Let’s talk about myths.
Not the ones you’re used to hearing – “it takes seven years to digest gum” or “lighting never strikes the same place twice” (both of which aren’t true btw) – but rather, myths pertaining to the call center.
Here are 4 call center myths you should think twice about:
Myth #1: Call center agents don’t care about customer service.
It’s easy to see why this is a common misconception. After all, agents are on the front lines of customer service – naturally, they’re usually to blame when callers aren’t satisfied.
Agents really are an extension of the corporate culture towards customer service – they’re as effective as the companies they serve. According to Deloitte Consulting, 62% of companies view the customer experience provided through the contact center as a competitive differentiator, and are looking to improve the service they deliver.
This is good news for consumers: Companies that make customer service a real priority will hire, train and empower agents who are a reflection of that commitment.
Myth #2: Call centers are really just “cost centers”.
Many companies look at customer service as a “cost center” – a function that adds expense without adding revenue. But the successful ones know the importance of maximizing every opportunity to interact with customers.
An example: Zappos, legendary for its customer service, strives to answer 80% of its calls within 20 seconds. According to CEO Tony Hsieh,
… we’ve found that on average, our customers telephone us at least once at some point, and if we handle the call well, we have an opportunity to create an emotional impact and a lasting memory … Our philosophy has been that most of the money we might ordinarily have spent on advertising should be invested in customer service, so that our customers will do the marketing for us through word of mouth.
Only the call center can turn a frustrated customer into a loyal one.
Myth #3: No one uses the phone anymore.
The emergence of channels like social media and mobile, have had a major impact on how companies deliver customer service. But that doesn’t take away from the importance of the voice channel. Rather, it means just the opposite: telephone conversations with a live agent matter more than ever.
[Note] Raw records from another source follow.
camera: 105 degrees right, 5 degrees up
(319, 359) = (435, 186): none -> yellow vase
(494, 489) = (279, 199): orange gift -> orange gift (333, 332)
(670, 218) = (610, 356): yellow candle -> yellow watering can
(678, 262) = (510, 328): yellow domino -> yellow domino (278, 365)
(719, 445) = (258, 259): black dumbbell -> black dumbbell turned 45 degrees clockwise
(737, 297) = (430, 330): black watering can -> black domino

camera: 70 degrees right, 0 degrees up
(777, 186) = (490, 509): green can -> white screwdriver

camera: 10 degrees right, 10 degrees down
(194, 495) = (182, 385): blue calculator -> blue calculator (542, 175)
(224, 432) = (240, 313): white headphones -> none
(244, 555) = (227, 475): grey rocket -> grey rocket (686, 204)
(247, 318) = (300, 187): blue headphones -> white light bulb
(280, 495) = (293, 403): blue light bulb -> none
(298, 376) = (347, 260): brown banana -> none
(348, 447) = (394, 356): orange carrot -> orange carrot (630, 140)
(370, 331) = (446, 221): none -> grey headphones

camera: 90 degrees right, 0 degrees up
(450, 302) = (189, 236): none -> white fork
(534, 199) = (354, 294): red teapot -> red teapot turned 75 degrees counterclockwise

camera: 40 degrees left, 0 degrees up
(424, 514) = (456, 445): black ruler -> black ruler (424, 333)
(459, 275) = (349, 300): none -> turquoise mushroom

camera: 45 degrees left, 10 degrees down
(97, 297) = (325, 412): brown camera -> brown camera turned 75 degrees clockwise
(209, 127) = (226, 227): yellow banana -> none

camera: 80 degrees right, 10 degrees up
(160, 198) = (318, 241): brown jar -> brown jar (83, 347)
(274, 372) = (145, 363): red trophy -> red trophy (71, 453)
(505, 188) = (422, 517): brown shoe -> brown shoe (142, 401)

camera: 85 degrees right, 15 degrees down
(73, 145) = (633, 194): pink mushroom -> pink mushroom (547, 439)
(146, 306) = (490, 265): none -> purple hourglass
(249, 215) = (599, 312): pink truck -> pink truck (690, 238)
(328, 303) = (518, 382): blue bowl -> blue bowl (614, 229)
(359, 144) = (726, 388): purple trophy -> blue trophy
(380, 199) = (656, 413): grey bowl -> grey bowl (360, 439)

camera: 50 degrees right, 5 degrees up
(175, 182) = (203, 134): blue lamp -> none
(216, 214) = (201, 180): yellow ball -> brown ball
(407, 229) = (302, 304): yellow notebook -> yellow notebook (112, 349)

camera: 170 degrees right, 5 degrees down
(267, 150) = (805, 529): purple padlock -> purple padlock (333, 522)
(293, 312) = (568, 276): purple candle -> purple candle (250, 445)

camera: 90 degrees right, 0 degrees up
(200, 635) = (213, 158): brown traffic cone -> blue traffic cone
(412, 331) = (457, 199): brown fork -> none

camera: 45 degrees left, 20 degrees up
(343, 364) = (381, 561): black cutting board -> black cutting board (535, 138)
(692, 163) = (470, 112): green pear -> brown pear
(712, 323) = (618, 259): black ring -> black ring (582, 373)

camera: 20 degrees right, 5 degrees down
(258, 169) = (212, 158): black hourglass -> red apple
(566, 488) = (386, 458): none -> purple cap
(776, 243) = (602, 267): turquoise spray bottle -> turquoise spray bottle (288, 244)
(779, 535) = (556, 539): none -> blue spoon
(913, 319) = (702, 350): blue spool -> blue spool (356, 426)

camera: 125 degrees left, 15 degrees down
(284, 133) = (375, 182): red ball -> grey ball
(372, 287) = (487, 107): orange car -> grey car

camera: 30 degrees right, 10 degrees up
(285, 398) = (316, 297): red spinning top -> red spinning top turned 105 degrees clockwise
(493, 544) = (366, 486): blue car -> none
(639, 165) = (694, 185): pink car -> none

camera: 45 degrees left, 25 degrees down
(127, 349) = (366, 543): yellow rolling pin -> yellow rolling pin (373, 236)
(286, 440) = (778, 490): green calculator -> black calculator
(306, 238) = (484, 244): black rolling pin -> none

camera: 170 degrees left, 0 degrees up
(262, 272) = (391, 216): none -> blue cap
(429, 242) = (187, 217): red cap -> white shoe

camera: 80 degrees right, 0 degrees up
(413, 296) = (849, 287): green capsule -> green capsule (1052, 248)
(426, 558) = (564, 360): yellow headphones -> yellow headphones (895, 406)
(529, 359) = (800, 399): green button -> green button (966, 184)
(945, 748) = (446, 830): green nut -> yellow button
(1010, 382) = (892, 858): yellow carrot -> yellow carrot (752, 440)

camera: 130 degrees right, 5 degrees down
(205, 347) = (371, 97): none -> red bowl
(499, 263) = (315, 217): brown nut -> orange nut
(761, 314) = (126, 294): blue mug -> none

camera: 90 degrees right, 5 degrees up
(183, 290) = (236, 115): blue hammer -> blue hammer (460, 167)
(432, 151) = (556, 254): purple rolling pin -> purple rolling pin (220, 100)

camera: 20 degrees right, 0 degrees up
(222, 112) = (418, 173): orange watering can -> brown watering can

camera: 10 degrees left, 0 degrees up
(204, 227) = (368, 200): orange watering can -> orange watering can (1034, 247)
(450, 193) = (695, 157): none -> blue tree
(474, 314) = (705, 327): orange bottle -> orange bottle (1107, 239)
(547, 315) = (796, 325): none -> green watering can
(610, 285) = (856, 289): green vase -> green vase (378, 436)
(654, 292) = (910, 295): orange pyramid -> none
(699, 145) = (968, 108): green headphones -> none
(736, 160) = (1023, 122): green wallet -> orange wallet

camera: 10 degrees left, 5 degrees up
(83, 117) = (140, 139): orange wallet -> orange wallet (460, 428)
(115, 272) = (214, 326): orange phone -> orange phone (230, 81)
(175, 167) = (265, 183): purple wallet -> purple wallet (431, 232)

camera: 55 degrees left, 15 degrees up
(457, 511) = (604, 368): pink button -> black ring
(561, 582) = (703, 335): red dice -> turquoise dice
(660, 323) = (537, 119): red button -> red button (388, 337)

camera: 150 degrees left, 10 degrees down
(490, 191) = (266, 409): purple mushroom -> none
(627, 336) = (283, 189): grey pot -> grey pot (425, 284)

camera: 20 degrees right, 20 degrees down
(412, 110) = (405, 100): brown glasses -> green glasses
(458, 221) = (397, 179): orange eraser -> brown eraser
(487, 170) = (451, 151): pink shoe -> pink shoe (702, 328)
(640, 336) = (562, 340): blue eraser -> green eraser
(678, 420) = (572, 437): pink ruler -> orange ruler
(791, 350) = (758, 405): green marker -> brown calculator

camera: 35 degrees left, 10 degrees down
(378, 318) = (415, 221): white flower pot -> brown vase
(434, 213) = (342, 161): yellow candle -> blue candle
While consumers have individual channel preferences, their need to have a telephone-based conversation with an agent rises dramatically with the complexity of the inquiry, according to American Express.
Take a simple inquiry, like “what’s my balance?” – only 16% said an agent conversation was their desired channel. As the inquiry gets more complex, like “I want to return a product”, the percentage of people that preferred the phone channel doubled – to 38%. Finally for a difficult inquiry, like “I have a charge to dispute”, the phone channel is dominant with 46% preferring a phone call (in contrast to 9% who preferred online channels).
When it matters most, customers still prefer a phone call.
Myth #4: Callers don’t really mind being on hold.
While it’s true that consumers are used to being put on hold, it is consistently ranked as one of the top complaints when phoning a call center. Study after study has shown the impact of this kind of poor experience on the buying habits of consumers – just look at onholdwith.com to see how bad it can be.
One easy way to improve the call-center experience is to replace hold-time with a call-back, using a solution like Fonolo. This gives callers the option to “press 1 to get a call-back from the next agent”, rather than wait on hold.
What’s clear is that, given the opportunity, customers will choose companies that provide better phone-based customer service.